- **DATA FOR THIS EXERCISE**
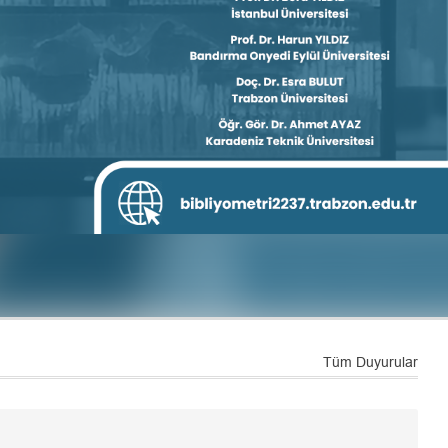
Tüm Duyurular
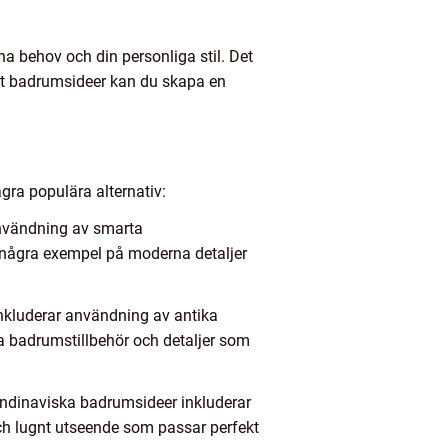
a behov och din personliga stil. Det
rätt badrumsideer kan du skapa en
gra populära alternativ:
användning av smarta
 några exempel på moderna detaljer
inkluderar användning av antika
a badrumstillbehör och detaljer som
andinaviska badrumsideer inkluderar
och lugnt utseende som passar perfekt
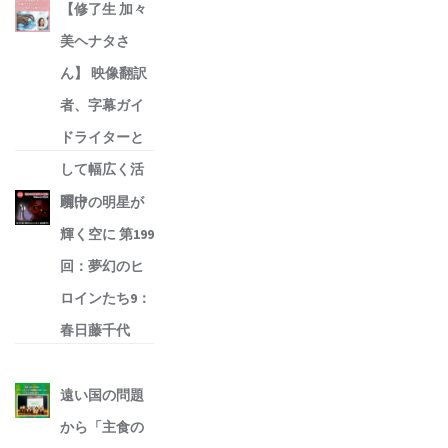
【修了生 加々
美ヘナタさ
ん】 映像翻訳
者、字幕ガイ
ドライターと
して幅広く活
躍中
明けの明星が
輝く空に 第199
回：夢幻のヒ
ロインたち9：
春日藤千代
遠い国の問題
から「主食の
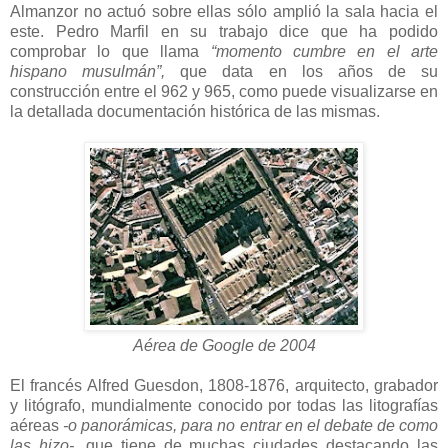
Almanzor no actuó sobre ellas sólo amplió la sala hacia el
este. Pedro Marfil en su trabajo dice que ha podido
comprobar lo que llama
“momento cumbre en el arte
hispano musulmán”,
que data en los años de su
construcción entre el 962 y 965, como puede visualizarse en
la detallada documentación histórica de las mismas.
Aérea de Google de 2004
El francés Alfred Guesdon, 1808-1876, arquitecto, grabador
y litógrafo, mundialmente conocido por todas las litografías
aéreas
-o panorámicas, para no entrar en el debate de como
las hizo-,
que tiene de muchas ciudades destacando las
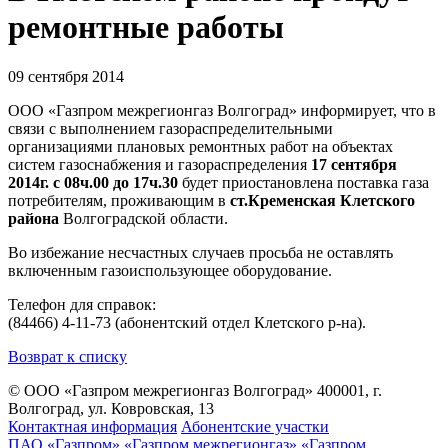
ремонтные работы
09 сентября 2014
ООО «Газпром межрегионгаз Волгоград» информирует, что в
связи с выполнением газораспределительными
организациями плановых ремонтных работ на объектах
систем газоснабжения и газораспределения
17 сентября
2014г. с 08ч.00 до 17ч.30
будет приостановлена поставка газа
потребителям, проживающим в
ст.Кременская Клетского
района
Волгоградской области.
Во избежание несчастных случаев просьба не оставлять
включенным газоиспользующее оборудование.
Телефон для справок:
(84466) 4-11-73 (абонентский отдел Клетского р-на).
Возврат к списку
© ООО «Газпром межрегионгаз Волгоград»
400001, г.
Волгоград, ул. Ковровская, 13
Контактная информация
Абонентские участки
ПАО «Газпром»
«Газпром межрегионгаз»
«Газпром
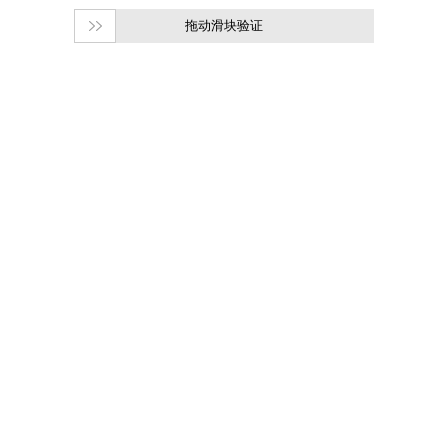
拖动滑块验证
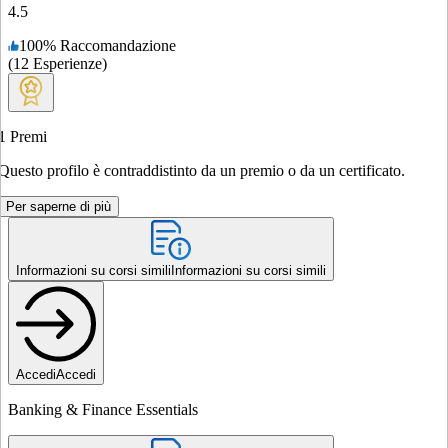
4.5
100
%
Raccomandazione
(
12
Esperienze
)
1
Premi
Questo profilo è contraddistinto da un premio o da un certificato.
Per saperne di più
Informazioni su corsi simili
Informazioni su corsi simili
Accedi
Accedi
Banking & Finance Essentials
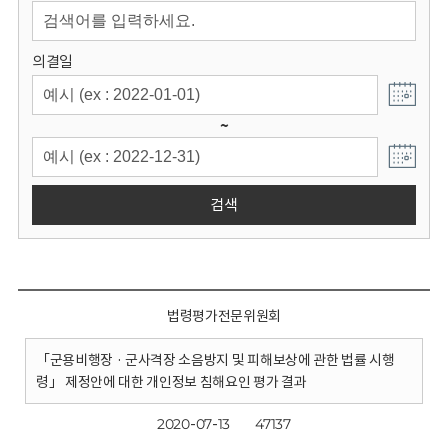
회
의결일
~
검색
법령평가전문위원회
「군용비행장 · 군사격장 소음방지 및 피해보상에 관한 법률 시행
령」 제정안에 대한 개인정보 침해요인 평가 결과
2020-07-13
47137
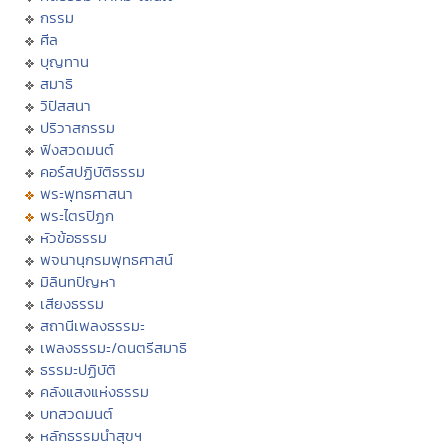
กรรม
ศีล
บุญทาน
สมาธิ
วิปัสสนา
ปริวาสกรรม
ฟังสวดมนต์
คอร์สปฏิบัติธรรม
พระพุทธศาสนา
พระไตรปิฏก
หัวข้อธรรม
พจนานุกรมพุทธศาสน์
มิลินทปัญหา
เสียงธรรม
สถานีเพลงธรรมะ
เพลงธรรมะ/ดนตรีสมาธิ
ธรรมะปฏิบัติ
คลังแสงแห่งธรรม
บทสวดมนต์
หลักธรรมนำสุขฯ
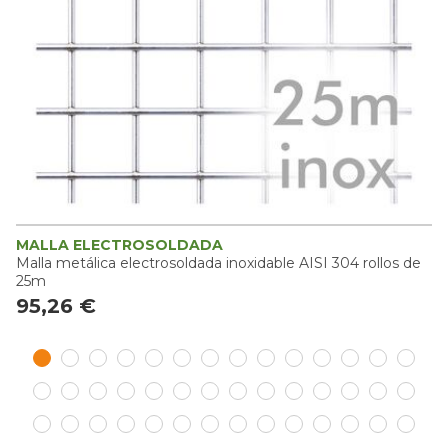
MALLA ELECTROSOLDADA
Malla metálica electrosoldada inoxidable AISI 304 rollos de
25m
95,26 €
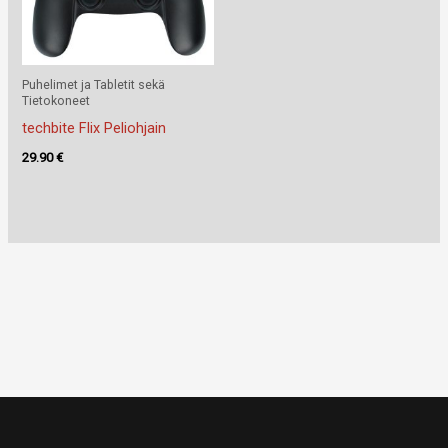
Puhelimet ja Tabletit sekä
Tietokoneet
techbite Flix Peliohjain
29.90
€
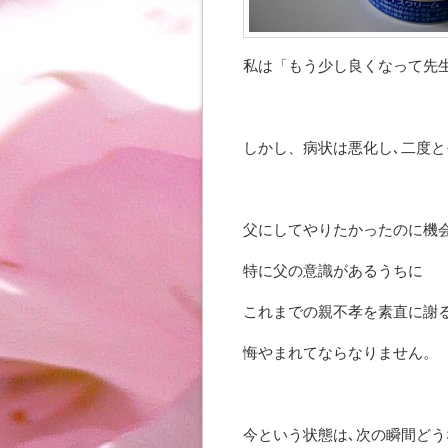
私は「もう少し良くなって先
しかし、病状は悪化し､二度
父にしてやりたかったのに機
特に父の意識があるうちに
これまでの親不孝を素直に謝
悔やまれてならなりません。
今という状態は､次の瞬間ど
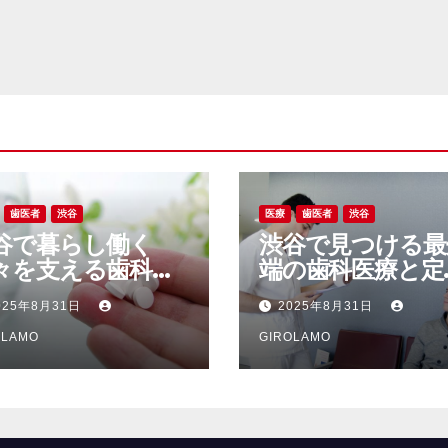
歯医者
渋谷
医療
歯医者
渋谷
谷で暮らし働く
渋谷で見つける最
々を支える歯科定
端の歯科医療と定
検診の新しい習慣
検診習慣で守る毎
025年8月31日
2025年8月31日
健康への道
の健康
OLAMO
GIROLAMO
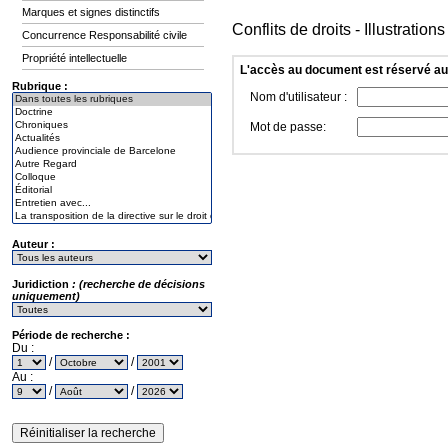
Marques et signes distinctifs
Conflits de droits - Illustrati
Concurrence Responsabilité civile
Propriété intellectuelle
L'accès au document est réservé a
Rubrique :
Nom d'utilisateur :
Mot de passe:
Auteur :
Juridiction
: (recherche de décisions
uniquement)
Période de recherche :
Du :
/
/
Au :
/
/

- **TASK PROMPT**
Each line from the top of the material through the line containing "andinaviska badrumsideer inkluderar" should be reproduced exactly; please drop any images.

- **RESPONSE AREA**
Tüm Duyurular
a behov och din personliga stil. Det
rätt badrumsideer kan du skapa en
gra populära alternativ:
användning av smarta
 några exempel på moderna detaljer
inkluderar användning av antika
a badrumstillbehör och detaljer som
andinaviska badrumsideer inkluderar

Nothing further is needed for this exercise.